Bir yıldan az bir süre önce kömür sektörünün kesin bir düşüş yaşayacağı öngörülüyordu. Fakat Asya kömürü için bir benchmark olarak görülen Avustralya kömürü için kargo fiyatları haziran ortasından bu yana yüzde 35 ralli yaparak ton başına 70 dolara kadar geldi ve yılın en yüksek seviyesini gördü. 

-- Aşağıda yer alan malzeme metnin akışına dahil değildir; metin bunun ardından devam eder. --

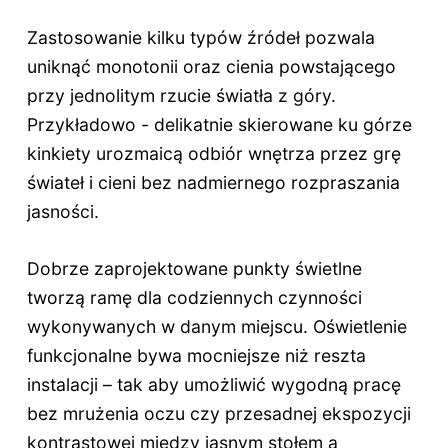
Zastosowanie kilku typów źródeł pozwala
uniknąć monotonii oraz cienia powstającego
przy jednolitym rzucie światła z góry.
Przykładowo - delikatnie skierowane ku górze
kinkiety urozmaicą odbiór wnętrza przez grę
świateł i cieni bez nadmiernego rozpraszania
jasności.
Dobrze zaprojektowane punkty świetlne
tworzą ramę dla codziennych czynności
wykonywanych w danym miejscu. Oświetlenie
funkcjonalne bywa mocniejsze niż reszta
instalacji – tak aby umożliwić wygodną pracę
bez mrużenia oczu czy przesadnej ekspozycji
kontrastowej między jasnym stołem a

Fiyatlardaki bu yükseliş de yine Çin'in sürpriz ithalatından kaynaklanıyordu. Avustralya'daki Whitehaven Coal kömür üreticisi geçtiğimiz hafta fiyatlardaki yükselişin Endonezya, ABD ve Avustralya'da kapanan kömür madenlerinden ve Çin otoritelerinin yaptığı politika değişikliğinden kaynaklandığını belirterek fiyatların yükseleceği konusunda emin olduklarını açıkladı. Çin nisan ayında maden faliyet günlerini 16 gün eksilterek fazla kapasitesini yılda 250 milyon ton azaltma hedefi doğrultusunda bir karar almıştı. Şu anda Asya pasifik kömür üreticileri 2016 kömür arzlarını ton başına 50 dolardan satmayı planlıyor. Çin'in kararından önce bu fiyat 47-48 dolar civarındaydı.

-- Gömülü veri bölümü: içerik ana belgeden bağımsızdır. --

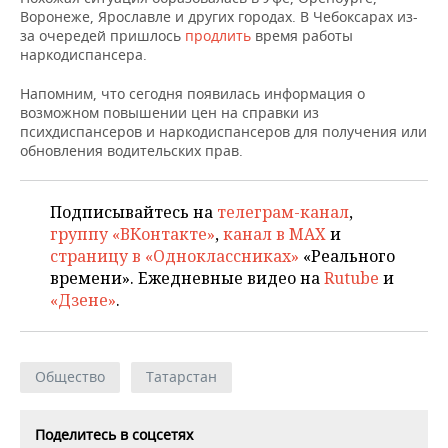
НЕФТЕХИМИЯ
Воронеже, Ярославле и других городах. В Чебоксарах из-
за очередей пришлось
продлить
время работы
РОЗНИЧНАЯ ТОРГОВЛЯ
НОВОСТИ ТЕХНОЛОГИЙ
МЕРОПРИЯТИЯ
НЕФТЬ
наркодиспансера.
ТРАНСПОРТ
IT
НОВОСТИ МЕРОПРИЯТИЙ
СПОРТ
Напомним, что сегодня появилась информация о
ОПК
возможном повышении цен на справки из
УСЛУГИ
МЕДИА
ВЫЕЗДНАЯ РЕДАКЦИЯ
НОВОСТИ СПОРТА
ОБЩЕСТВО
психдиспансеров и наркодиспансеров для получения или
ЭНЕРГЕТИКА
обновления водительских прав.
ТЕЛЕКОММУНИКАЦИИ
БИЗНЕС-БРАНЧИ
ФУТБОЛ
НОВОСТИ ОБЩЕСТВА
ФОТОГАЛЕРЕЯ
Подписывайтесь на
телеграм-канал
,
ONLINE-КОНФЕРЕНЦИИ
ХОККЕЙ
ВЛАСТЬ
СЮЖЕТЫ
группу «ВКонтакте»
,
канал в MAX
и
страницу в «Одноклассниках»
«Реального
ОТКРЫТАЯ ЛЕКЦИЯ
БАСКЕТБОЛ
ИНФРАСТРУКТУРА
СПРАВОЧНИК
времени». Ежедневные видео на
Rutube
и
«Дзене»
.
ВОЛЕЙБОЛ
ИСТОРИЯ
СПИСОК ПЕРСОН
ПОЛНАЯ ВЕРСИЯ
КИБЕРСПОРТ
КУЛЬТУРА
СПИСОК КОМПАНИЙ
Общество
Татарстан
ФИГУРНОЕ КАТАНИЕ
МЕДИЦИНА
Поделитесь в соцсетях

Çin'in emti açığını Asya beşlisi kapatacak

Çin yavaşlıyor olsa da uzmanlar emtialarda keskin bir düşüşün olmayacağını ve beş Güneydoğu Asya ekonomisinin çok ciddi altyapı projeleriyle emtialara olan talebi desteklemeye devam edeceğini belirtiyor. BHP Billiton CEO'su Andrew Mackenzie, Endonezya, Tayland, Malezya, Filipinler ve Vietnam'ın toplam GSYH'sinin 2020 itibariyle 3.9 trilyon dolara yükseleceğini belirterek emtialara olan talebin artacağını belirtiyor. Morgan Stanley'nin Sydney merkezli analisti Nathan Lim ise "İnsanlar emtialara hep bir Çin hikayesi olarak baktı. Bu marjinal artış gelişmekte olan pazarlardan geliyor ve henüz bu görülmüyor" diye konuştu.

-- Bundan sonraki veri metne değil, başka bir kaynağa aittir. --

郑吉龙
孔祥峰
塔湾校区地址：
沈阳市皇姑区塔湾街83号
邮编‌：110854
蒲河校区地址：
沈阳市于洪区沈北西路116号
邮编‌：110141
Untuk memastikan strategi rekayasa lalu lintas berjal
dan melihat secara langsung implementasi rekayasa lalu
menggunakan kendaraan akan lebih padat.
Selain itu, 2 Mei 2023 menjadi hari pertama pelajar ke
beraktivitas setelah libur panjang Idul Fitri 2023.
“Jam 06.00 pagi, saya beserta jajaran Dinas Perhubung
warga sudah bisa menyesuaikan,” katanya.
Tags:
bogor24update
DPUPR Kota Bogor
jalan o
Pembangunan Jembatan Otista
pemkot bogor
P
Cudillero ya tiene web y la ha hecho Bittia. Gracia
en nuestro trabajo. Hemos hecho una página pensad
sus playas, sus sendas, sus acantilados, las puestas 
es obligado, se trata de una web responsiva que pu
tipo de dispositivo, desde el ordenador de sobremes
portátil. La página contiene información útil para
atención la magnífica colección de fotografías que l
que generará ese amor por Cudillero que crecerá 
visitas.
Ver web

Ucuz petrole en büyük tehdit Venezuela

Venezuela'nın gittikçe derinleşen ekonomik krizi küresel petrol piyasasına karşı en büyük tehdidi oluşturuyor. CNN Money'de yer alan bir analize göre eğer ülkedeki durum daha da kötüleşirse ve şu anda 13 yılın en düşük seviyesine gelen petrol üretimi daha da düşerse petrol fiyatları arz kesintileri ile tekrar yükselebilir. Columbia Ünivestitesi Küresel Enerji Politikaları Merkezi'nin yeni yayınladığı raporda Venezuela 2017 yılı için giderek daha büyük bir küresel arz riski oluşturan bir ekonomi olarak değerlendiriyor. Raporda ülkenin petrol ihracatının yılın ilk yarısında azalmadığı bu da krizin etkilerinin henüz görülmediği anlamına geldiği belirtiliyor.